Her şeye ama her şeye laf yetiştiren bu kişiliksiz kimlikler;

Diplomasiden,

ABD ziyaretinden,

Trump ile görüşülmesinden,

Suriye’deki terörle mücadele faaliyetlerinden,

Milli Suriye Ordusu’nun TSK ile birlikte saf tutmasından,

Askerin “İslam” demesinden,

Doğu Akdeniz’deki gemilerimizden,

Ülkenin kalkınmasından,

Savunma sanayiinin gelişmesinden,

SİHA’lardan,

Çevre çalışmalarından,

Fidan dikiminden,

Diyanet’in aileyi önemseyen kamu spotlarından,

İmamların hutbelerinden,

İmam Hatiplerin başarısından,

RAHATSIZ

İşte o nedenle son gelişme üzerinden gidersek; Cumhurbaşkanı Erdoğan’ın ABD ziyareti gündemi içinde kazanımların üstünü örtüp, çarpıttıkları konuları dillerine doluyorlar.

Graham’ın oturuşuna,

Çavuşoğlu’nun duruşuna takılıp kalıyorlar.

Takılmak zorundalar…

Çünkü ABD ziyaretinde edinilmiş kazanımları kabul edecek ve takdir edecek kadar milli duyguları yok.

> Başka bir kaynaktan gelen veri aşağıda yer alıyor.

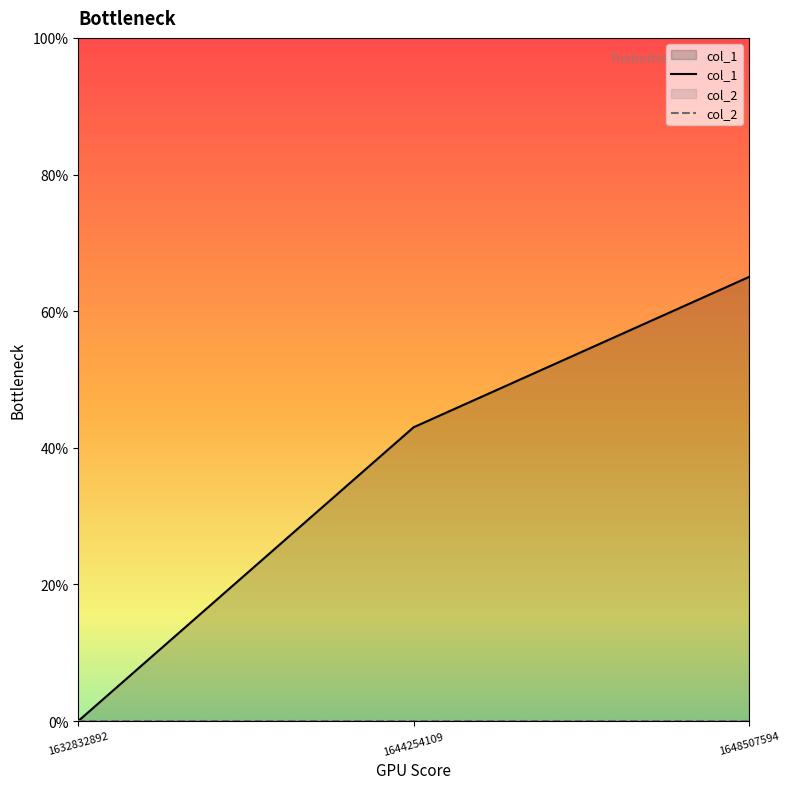

How many series are shown in this chart?

2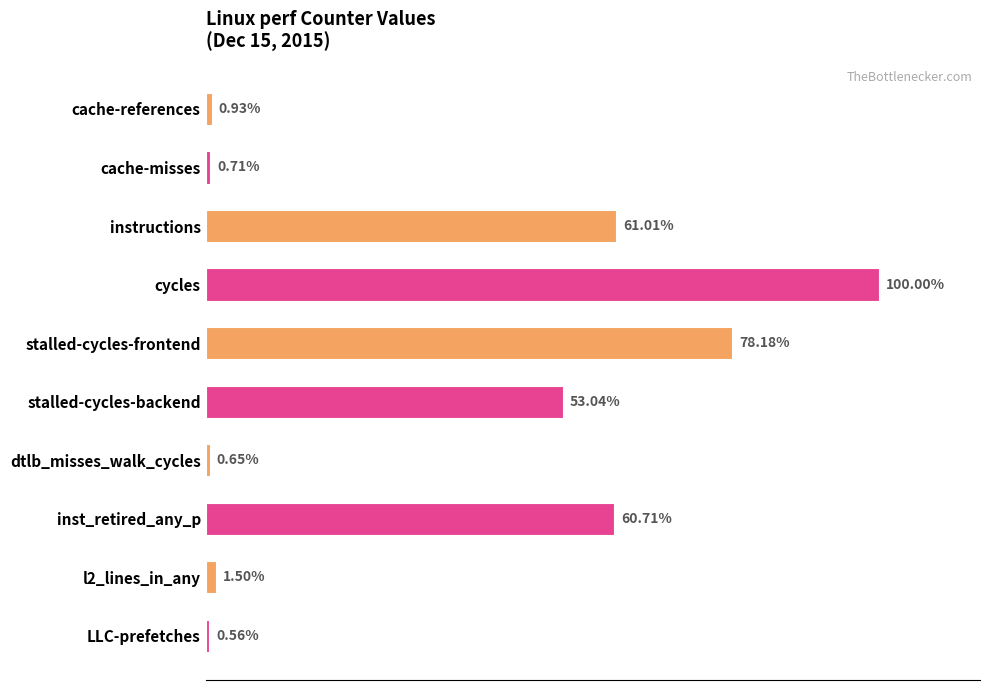

Are the bars horizontal?

Yes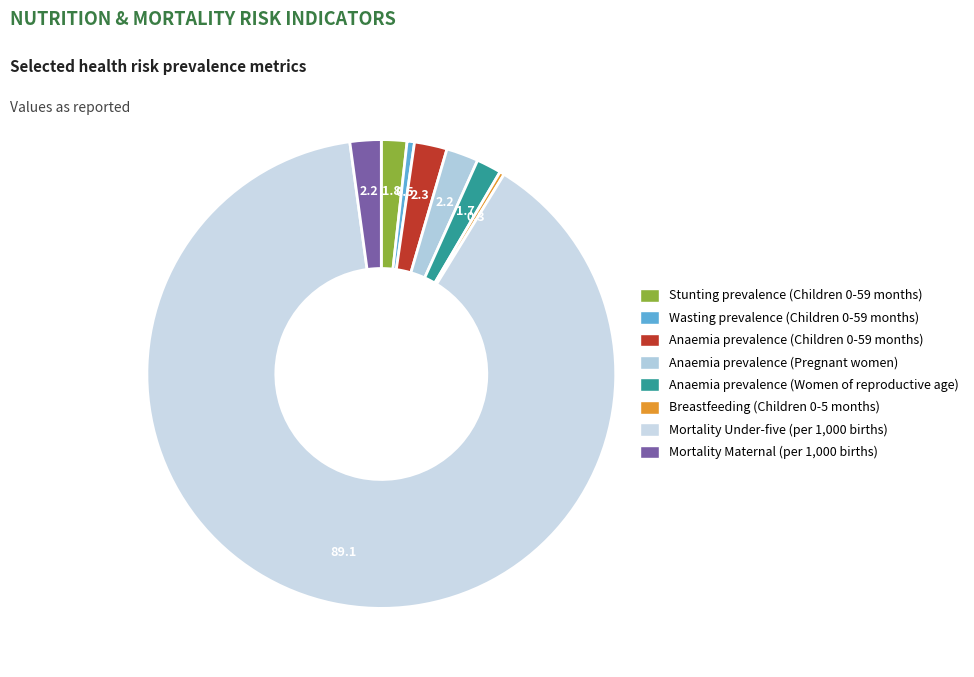

Which category has the biggest portion of the pie?

Mortality Under-five (per 1,000 births)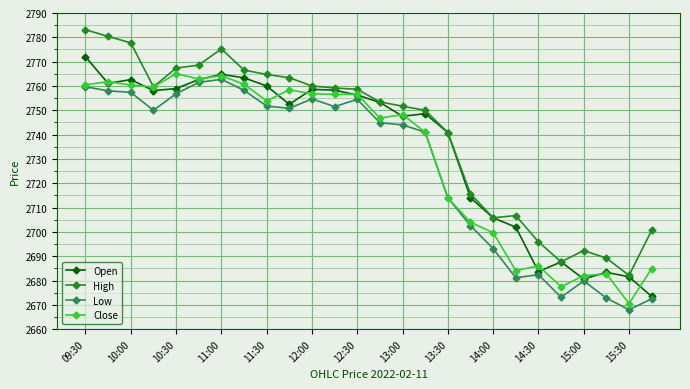

True or false: Low and High intersect in this chart.

False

Ruhları satılmış, zihinleri göçmüş bu tipler ancak ABD’nin menfaatini kollarlar.

İçlerinde zerre miktarı milli duyguları olan; bu ziyarette canlı verilen basın toplantısında tüm dünyaya duyurulan Türkiye’nin tezlerine azıcık da olsa sevinebilirdi.

Yaptırımların engellenmesine,

Ermeni tasarısının bloke edilmesine mutlu olabilirdi.